Bonjour à tous et bonne année 2020. Bon, on va passer les vœux de bonheur, famille, amour argent et tout ça, j'espère que vous irez bien et surtout que vous profiterez de l'année qui s'annonce. Pour commencer cette année ce n'est pas un mais deux textes qui sortent d'un coup (magie de la motivation associée à quelques jours de congés).
Le premier texte est une très short story sur le thème "Je suis un monstre". Le deuxième texte est dispo ici

Un miroir vide

Ce qui me manque le plus, c’est de ne plus voir mon visage. Sans être celui d'un top-model, il m’allait bien et était ma première rencontre tous les matins dans le miroir. A présent ce n’est plus le cas, je l’ai perdu. Oui, définitivement je voudrais pouvoir le revoir, au moins de temps en temps ; cet amas de chair, de muscles et d'os avec ses creux et ses bosses, mes yeux clairs et ma bouche rosée contrastant avec ma peau claire. Cette zone de l'anatomie où sont concentrés presque tous les sens et pourtant si différente d'une personne à une autre. Je ne suis pas dénué de mes sens. Je peux voir, entendre, sentir et goûter comme avant, mieux qu’avant même, mais tout cela me semble à présent provenir d’un amalgame de nerfs sans forme extérieure. Les autres désagréments dus à ma condition sont mineurs à côté de ça. Rien qui ne puisse se régler avec quelques crèmes et des vêtements adéquats.
Je ne suis pas uniquement perdant, heureusement, et pas peu fier des quelques petites améliorations qui vont de pair avec la perte de mon visage. Fini la maladie, fini le vieillissement, aucune appréhension à l’idée d’avoir de l’arthrite ou Alzheimer. Je vais rester en pleine forme et ce pour un moment si je me tiens à carreau.

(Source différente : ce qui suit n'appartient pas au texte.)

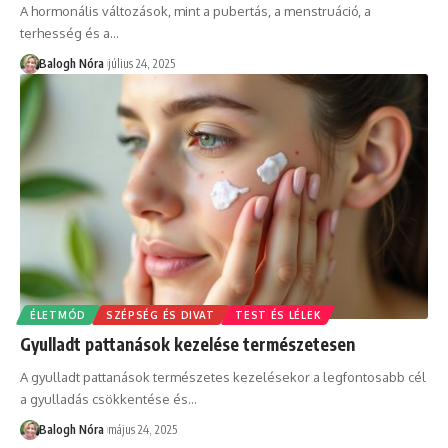
A hormonális változások, mint a pubertás, a menstruáció, a
terhesség és a
…
Balogh Nóra
július 24, 2025
ÉLETMÓD
SZÉPSÉG ÉS DIVAT
TEST ÉS LÉLEK
Gyulladt pattanások kezelése természetesen
A gyulladt pattanások természetes kezelésekor a legfontosabb cél
a gyulladás csökkentése és
…
Balogh Nóra
május 24, 2025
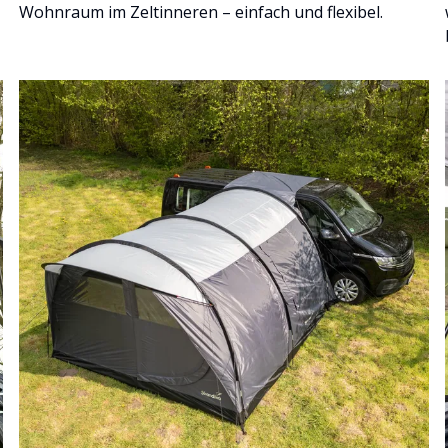
Wohnraum im Zeltinneren – einfach und flexibel.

Car les autres m’ont prévenu, il est interdit de mettre en danger notre secret, il faut se fondre dans la masse, indétectable. Cela n’empêche pas une petite blague de temps en temps, il suffit de ne pas se faire attraper. Je ne suis pas le seul à en faire, les autres aussi s'adonnent à ces petits jeux. Ma blague favorite est la crise cardiaque. Je suis plutôt bon pour me glisser derrière un petit vieux (ou une petite vieille, soyons équitable, pas de favoritisme) et lui faire une farce à ma façon. Moi ça me fait marrer mais eux ça les terrifie. Bien sûr, en ciblant ces vieux croulants j’augmente mes chances, je suis encore novice après tout et il faut que je m’entraîne. Le moment où j’entends leur cœur s’emballer, vaine tentative pour apporter de l’adrénaline que leur corps ne fabrique plus en quantité suffisante puis s’arrêter faute de force est un petit plaisir dont je ne me lasse pas. Et puis c’est gagnant-gagnant, ça me fait un petit en-cas et fait un inutile de moins à nourrir. Je sélectionne mes candidats moi, je ne suis pas un monstre.